Faults come in two varieties: single-object faults for to-one relationships, and array faults for to-many relationships. In Java, a single-object fault is merely a partially initialized enterprise object. It's been created with a constructor of the form:

public MyCustomEO (
EOEditingContext anEOEditingContext,
EOClassDescription anEOClassDescription,
EOGlobalID anEOGlobalID)
and so is already associated with a particular editing context, a class description, and a globalID. However, the object's data hasn't yet been fetched from the database. This part of the object's initialization is delayed until the object receives a message which requires it to fetch its data.
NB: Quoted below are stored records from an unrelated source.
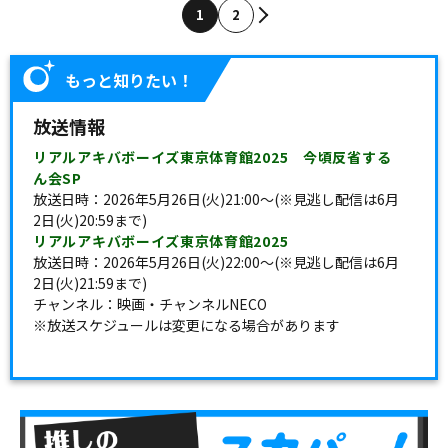
1
2
もっと知りたい！
放送情報
リアルアキバボーイズ東京体育館2025 今頃反省する
ん会SP
放送日時：2026年5月26日(火)21:00〜(※見逃し配信は6月
2日(火)20:59まで)
リアルアキバボーイズ東京体育館2025
放送日時：2026年5月26日(火)22:00〜(※見逃し配信は6月
2日(火)21:59まで)
チャンネル：映画・チャンネルNECO
※放送スケジュールは変更になる場合があります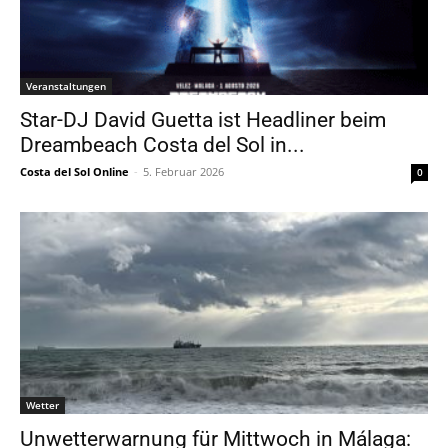
Veranstaltungen
Star-DJ David Guetta ist Headliner beim
Dreambeach Costa del Sol in...
Costa del Sol Online
-
5. Februar 2026
0
Wetter
Unwetterwarnung für Mittwoch in Málaga:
In Objective-C on the other hand, single-object faults are objects of a special class (EOFault) whose instances transform themselves into actual enterprise objects-and fetch their data-the first time they're accessed. These Objective-C faults occupies the same amount of memory as an instance of the target class (into which it's eventually transformed), and stores the information needed to retrieve the data associated with the fault (the source globalID and relationship name). A fault object thus consumes about as much memory as an empty instance of its target class.

An Objective-C fault behaves in every way possible as an instance of its target class until it receives a message it can't cover for. For example, if you fetch an Employee object and ask for its manager, you get a fault object representing another Employee object. If you send a class message to this fault object, it returns the Employee class. If you send the fault object a message requesting the value of an attribute, such as lastName, however, it uses the EODatabaseContext that created it to retrieve its data from the database, overwrites its class identity, and invokes the target class's implementation of lastName.

Figure 50 illustrates this process.

Figure 50. Resolution of a Fault Object

Array faults are treated similarly by both languages. They behave as instances of the NSMutableArray class, and are triggered to fetch their objects by any request for a member object or for the number of objects in the array (the number of objects for a to-many relationship can't be determined without actually fetching them all).

For more information on faults, see the EOFaulting interface specification (Java only), the EOFault class specification (Objective-C only), and the EOFaultHandler class specification (or both languages) in the Enterprise Objects Framework Reference.

Uniquing and Faults

When an EODatabaseChannel constructs a fault for a to-one relationship, it checks the globalID for the destination to see whether that object already exists in the EOEditingContext. If so, it simply uses that object to immediately resolve the relationship. This preserves the uniqueness requirement for enterprise objects, in that there's never more than one globalID representing the same row in the database. Whether that globalID represents an actual enterprise object or a fault doesn't matter, since the data will be fetched when it's needed.

Similarly, if an EODatabaseChannel fetches data for an object that's already been created as a fault, the EODatabaseChannel fires the fault. In Java, this simply means that it finishes initializing the object with the data it's fetched. In Objective-C, this means that the database channel turns the fault into an instance of its target class, without changing its id, and then initializes the resulting enterprise object. In either case, the process is essentially the same whether you fetch the fault's data or whether the fault fetches the data itself upon being sent a message.